Encyclopedia > Performance tuning

  Article Content

Optimization (computer science)

Redirected from Performance tuning

In computing, optimization modifies a system to improve its efficiency. This either reduces the resources the system consumes or increases the performance.

The system can be a single computer program, a collection of computers, or even an entire network such as Internet. The optmization might be to reduce the maximum execution time, memory use, bandwidth, or some other resource. Those objectives can be mutually exclusive, and require a tradeoff[?].

In operations research, optimization is the problem of determining the inputs of a function that minimize or maximize its value. Sometimes constraints are imposed on the values that the inputs can take; this problem is known as constrained optimization.

In computer programming, optimization usually specifically means to modify code and its compilation settings on a given computer architecture to produce more efficient software.

Usually, the term "optimization" presumes that the system retains the same functionality. However, often a crucial optimization is to solve only the actual problem, removing useless code.

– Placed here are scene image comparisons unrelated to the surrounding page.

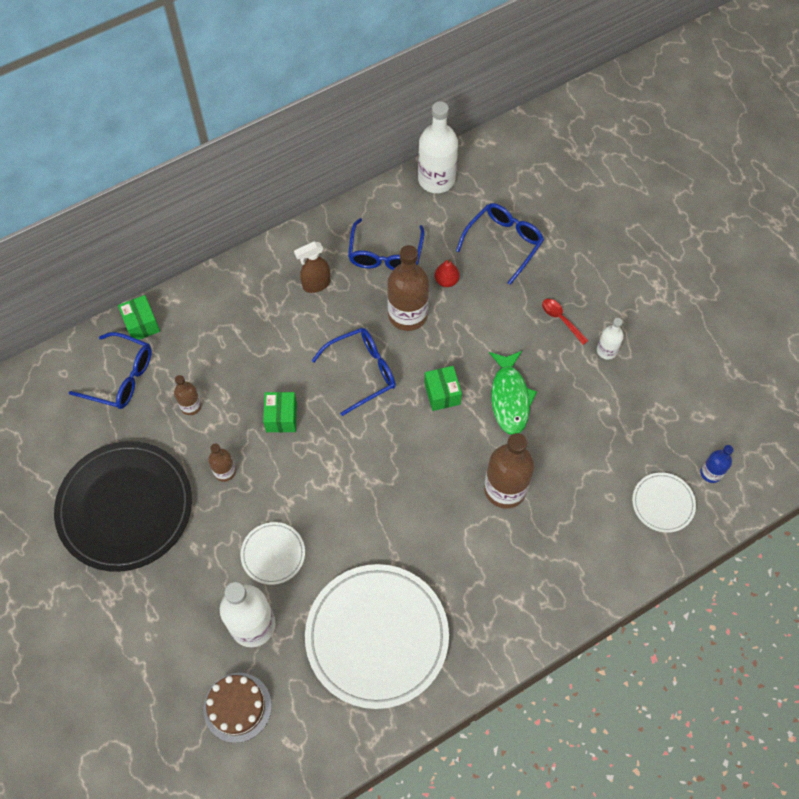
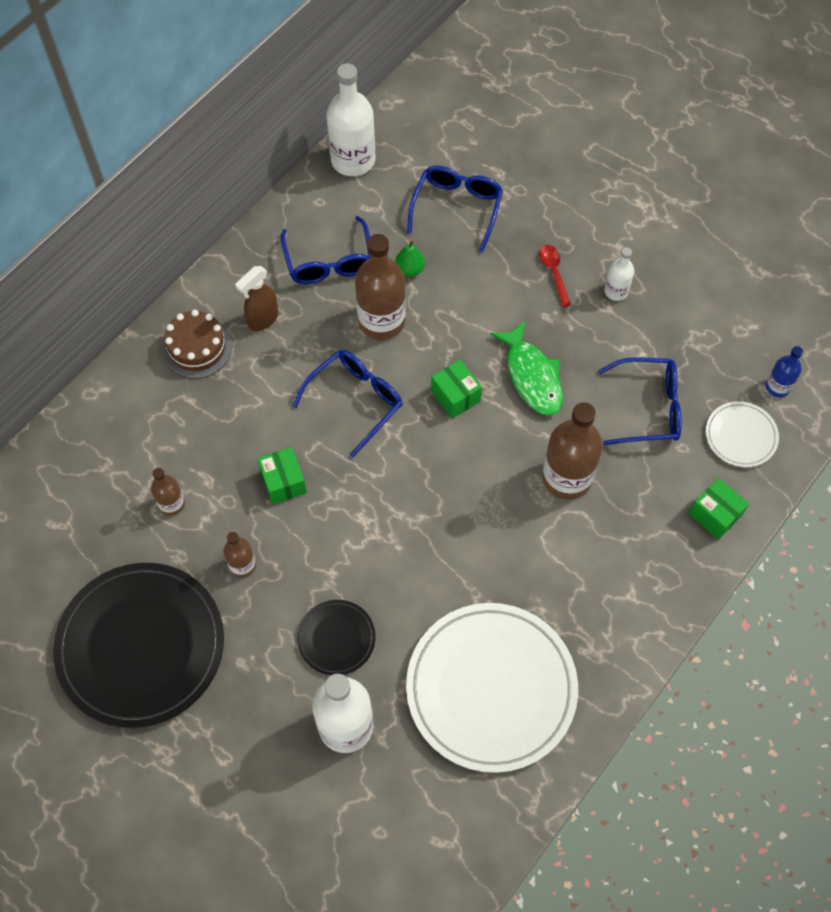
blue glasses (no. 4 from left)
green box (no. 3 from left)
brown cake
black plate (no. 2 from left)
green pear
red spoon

Although the word "optimization" shares the same root as "optimal," economical optimizations can rarely find a truly optimal system.

Typical problems have such a large number of possibilities that a programming organization can only afford a "good enough" solution.

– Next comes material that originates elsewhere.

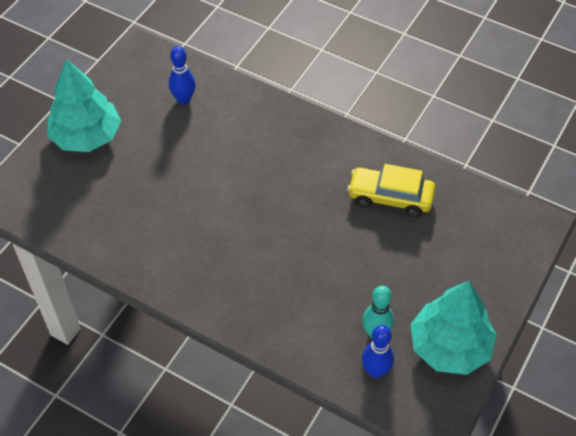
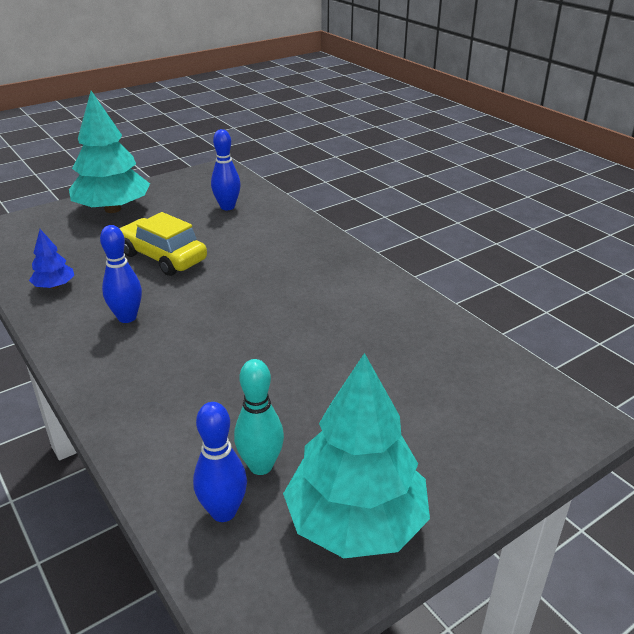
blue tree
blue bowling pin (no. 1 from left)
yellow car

Some authorities define these terms:

  • code optimization or code improvement -- is used in some academic environments to mean the most effective and efficient possible code. These authorities prefer the term "code improvement" to avoid confusion with performance tuning.
  • performance tuning is said to include both "code improvement" and the scalability now often needed with network-based computing and large-scale software projects.

Optimization can be automated by compilers or performed by programmers. Gains are usually limited for local optimization, and larger for global optimizations. Perhaps the most powerful optimization is to find a superior algorithm.

Table of contents

When do I want to do optimization? It is well told that optimization often undermines readibility and add code that is uded only to improve the performance. This may complicate programs or systems, making hard to maintain and debug. Compiler optimization, for example, may introduce weird behavior because of compiler bugs. Because of that, it is preferable that optimization or performance tuning is done in the end of development stage. In other words, often systems or programs perform poorly in middle of developing.

Systemic Optimization The architectural design of a system can overwhelmingly affect its performance.

Load balancing spreads the load over a large number of servers. Often load balancing is done transparently (i.e., without users noticing it), using a so-called layer 4 router[?].

Caching stores intermediate products of computation to avoid duplicate computations.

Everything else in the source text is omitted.